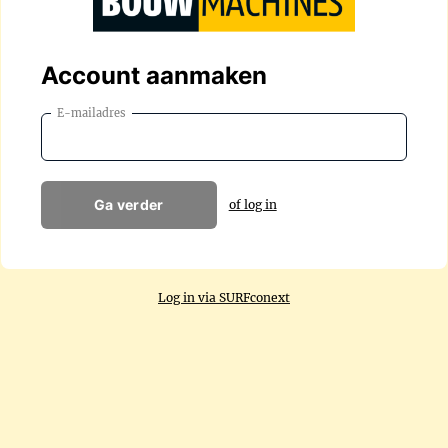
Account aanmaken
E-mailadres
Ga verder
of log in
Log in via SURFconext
***
**What the task requires**
Update the material by replacing "Ga verder" with "Doorgaan" and keeping everything else unchanged, and leave the pictures out of your answer.

**Response area**
Account aanmaken
E-mailadres
Doorgaan
of log in
Log in via SURFconext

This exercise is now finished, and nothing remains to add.